If a gardener is so solicitous over flowers, who are here today and tomorrow are thrown into the fire, how much should we, as fathers, inspect our sons souls every single day. Their souls are as different every day as is a climbing rose in June
The heart changes EVERY SINGLE DAY. Today, what is his chief concern and chief joy? This is easier when young, but harder as the child gets older and tends to close up. Children close up for several different reasons: to shut the parents out because the parents are not liked; to shut everyone out because of shame; and because they are increasingly comfortable in a private, solitary inner place. And so on. Every silence is different.
If we have developed the practice of finding his heart every day when he is 5 years old, then when he is 15 we will understand the signals to interpret his silence, and he will be habituated and feel safe to talk about his inner privacy. But this will not happen if it the effort starts when the silence starts.
We need to avoid accepting as “normal” and inevitable what is only common. It is common to for adolescents (especially boys) to become closed up about their interior life, but is not inevitable.
It is more natural for the mother to try to find the child’s heart every day. But if the father does not do this as well, HE IS SERIOUSLY NEGLIGENT AND WILL FAIL IN SOME SERIOUS WAY. It takes more work for the father; it takes him more out of his zone of comfort.

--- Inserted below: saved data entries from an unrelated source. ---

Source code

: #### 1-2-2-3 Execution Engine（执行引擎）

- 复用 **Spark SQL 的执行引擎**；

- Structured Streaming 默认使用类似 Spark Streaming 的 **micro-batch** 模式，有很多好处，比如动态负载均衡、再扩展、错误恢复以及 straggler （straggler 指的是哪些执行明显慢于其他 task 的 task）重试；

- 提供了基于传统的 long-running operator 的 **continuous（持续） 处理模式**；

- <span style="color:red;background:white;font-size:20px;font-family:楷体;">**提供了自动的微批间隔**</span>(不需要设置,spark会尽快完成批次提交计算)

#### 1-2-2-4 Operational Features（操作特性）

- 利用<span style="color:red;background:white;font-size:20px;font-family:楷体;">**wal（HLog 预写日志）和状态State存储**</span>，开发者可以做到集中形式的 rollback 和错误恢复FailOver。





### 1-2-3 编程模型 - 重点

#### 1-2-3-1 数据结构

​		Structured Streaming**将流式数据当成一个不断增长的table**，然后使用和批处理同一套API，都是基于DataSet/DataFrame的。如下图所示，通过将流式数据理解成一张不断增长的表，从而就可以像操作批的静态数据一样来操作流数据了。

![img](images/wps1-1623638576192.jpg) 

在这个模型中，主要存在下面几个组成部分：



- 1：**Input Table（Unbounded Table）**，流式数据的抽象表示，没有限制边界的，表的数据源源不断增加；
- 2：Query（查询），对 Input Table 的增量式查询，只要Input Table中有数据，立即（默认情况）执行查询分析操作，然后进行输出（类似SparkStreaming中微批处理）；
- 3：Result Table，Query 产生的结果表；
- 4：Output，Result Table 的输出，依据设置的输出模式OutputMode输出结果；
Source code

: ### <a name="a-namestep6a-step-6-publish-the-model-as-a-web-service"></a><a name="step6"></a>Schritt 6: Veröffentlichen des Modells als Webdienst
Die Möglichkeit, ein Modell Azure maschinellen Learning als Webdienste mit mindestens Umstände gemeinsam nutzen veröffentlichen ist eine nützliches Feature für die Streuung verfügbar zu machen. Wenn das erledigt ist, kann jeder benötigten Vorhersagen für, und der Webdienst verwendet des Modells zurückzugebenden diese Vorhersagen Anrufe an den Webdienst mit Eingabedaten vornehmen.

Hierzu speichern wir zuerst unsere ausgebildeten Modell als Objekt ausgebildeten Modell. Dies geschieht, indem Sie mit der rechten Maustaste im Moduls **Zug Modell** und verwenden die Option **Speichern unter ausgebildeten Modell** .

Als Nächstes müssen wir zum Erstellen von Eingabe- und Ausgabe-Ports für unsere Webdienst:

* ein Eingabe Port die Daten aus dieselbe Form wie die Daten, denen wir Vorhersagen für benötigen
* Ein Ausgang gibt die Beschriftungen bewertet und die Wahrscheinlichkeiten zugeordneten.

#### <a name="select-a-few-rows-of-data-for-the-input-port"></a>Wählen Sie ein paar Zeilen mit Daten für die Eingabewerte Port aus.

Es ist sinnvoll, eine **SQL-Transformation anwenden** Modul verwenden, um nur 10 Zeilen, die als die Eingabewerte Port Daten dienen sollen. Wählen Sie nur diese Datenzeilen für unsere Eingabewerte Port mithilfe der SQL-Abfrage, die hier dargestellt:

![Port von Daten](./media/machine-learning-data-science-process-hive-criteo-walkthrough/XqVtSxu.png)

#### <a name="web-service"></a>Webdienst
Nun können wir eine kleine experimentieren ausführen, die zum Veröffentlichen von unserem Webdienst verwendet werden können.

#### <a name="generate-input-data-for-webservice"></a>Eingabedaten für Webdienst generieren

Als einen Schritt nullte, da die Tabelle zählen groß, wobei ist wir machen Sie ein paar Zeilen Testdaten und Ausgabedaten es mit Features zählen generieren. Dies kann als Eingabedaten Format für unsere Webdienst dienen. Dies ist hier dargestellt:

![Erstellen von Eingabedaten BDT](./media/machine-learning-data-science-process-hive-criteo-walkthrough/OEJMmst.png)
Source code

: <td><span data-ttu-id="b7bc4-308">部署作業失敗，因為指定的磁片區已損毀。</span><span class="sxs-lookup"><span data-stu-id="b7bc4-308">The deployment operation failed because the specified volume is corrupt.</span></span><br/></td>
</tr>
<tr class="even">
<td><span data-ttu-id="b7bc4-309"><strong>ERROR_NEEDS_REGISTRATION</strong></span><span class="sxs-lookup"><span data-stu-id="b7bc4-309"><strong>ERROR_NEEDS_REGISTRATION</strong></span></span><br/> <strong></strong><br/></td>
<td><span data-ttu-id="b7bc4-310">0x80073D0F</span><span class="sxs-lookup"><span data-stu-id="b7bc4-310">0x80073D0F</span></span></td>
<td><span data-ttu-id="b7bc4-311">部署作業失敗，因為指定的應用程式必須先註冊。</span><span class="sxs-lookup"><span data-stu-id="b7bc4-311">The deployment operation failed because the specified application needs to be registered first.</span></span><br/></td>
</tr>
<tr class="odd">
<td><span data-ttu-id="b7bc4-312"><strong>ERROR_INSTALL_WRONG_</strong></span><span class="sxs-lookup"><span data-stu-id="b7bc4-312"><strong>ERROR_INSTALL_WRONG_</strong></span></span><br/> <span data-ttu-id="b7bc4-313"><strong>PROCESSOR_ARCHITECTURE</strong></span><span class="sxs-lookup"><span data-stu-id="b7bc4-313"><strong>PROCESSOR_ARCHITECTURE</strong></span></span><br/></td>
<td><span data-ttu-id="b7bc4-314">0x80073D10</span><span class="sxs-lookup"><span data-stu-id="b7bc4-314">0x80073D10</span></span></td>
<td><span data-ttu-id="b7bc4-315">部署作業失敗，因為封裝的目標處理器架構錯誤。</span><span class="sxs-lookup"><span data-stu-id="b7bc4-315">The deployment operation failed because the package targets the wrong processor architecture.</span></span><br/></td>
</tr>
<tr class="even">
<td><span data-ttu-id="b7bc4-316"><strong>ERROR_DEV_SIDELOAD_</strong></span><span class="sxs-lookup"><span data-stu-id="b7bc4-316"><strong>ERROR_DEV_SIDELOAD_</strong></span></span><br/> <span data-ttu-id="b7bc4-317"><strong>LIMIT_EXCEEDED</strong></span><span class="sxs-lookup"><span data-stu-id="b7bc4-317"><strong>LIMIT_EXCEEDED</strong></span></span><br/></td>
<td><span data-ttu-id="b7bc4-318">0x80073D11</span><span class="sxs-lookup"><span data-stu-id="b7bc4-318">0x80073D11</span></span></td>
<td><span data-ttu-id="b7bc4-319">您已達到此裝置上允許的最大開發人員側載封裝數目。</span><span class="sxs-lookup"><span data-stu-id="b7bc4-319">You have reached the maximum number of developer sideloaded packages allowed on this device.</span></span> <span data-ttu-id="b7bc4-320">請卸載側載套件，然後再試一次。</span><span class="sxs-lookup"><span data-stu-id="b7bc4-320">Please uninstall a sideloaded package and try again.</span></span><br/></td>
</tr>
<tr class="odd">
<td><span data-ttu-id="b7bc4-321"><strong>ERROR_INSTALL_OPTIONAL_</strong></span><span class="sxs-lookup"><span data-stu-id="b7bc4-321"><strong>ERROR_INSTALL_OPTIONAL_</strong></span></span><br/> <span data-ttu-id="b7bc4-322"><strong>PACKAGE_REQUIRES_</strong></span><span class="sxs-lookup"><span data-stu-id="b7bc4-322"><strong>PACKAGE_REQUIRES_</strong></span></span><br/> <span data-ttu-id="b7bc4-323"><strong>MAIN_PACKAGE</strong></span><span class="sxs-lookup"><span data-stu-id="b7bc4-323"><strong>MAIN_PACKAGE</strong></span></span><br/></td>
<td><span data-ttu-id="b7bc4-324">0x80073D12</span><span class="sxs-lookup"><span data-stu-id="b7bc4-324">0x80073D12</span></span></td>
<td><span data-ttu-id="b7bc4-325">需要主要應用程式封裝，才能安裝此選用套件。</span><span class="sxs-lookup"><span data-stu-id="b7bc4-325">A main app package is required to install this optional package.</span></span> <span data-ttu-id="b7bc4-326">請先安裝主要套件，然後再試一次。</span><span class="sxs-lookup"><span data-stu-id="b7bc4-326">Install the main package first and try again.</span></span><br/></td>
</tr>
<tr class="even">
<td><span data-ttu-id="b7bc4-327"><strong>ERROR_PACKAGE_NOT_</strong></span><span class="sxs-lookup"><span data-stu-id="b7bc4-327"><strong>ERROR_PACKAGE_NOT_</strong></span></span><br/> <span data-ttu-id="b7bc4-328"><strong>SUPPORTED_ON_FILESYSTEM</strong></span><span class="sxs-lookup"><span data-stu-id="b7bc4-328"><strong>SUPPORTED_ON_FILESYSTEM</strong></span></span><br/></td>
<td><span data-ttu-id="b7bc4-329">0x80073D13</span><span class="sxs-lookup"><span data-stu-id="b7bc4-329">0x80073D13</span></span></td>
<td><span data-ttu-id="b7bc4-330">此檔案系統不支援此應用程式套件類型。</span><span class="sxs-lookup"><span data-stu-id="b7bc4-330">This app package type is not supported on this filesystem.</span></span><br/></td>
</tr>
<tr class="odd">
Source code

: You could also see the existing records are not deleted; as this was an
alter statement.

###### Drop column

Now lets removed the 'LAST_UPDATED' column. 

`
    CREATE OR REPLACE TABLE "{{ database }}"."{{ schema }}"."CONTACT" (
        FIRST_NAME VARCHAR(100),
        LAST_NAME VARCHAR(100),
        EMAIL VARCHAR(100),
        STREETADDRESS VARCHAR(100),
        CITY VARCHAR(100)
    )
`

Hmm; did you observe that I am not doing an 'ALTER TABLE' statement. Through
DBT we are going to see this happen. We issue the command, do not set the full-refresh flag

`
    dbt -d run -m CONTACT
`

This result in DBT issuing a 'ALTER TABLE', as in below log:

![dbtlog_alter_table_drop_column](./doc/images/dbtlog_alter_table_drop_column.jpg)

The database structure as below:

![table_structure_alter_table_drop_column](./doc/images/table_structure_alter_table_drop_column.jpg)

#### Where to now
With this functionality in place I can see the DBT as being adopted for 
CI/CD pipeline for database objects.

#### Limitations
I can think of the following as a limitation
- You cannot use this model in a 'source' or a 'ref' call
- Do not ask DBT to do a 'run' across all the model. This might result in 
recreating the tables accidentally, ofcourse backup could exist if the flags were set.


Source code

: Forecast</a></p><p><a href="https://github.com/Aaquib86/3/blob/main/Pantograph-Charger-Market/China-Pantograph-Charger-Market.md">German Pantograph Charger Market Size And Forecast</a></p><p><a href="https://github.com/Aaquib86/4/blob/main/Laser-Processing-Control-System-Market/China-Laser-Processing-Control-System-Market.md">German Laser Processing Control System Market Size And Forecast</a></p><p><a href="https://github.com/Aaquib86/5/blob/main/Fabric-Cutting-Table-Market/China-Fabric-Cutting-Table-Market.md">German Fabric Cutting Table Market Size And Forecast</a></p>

As the child grows he learns about his own privacy, and will form very early what his inner sanctuary is used for. The parents want to be in on those decisions. But after the inner sanctuary is formed, the parents can never force themselves in. To force yourself into the inner sanctuary is to produce neuroses.
Teach them at pre-school age to recognize what is on their heart, then to talk openly with you about it.
Ask! “what is on your heart today?” Then, when he tells you, he must experience the conversation as a BLESSING. Never discipline or correct what is on the child’s heart.
Bedtime is a natural time for this exchange, when distractions are few. Later, this will become the basis for his prayer life, and the transition from talking about the heart and praying that same conversation is quite natural and easy. Whatever is on his heart is the focus of his payer for that day, instead of the typical list of “bless mommy, bless daddy, etc” Ask him “what did you like most today?” and give thanks for that; ask him “what concerns you today?” and make petition around that.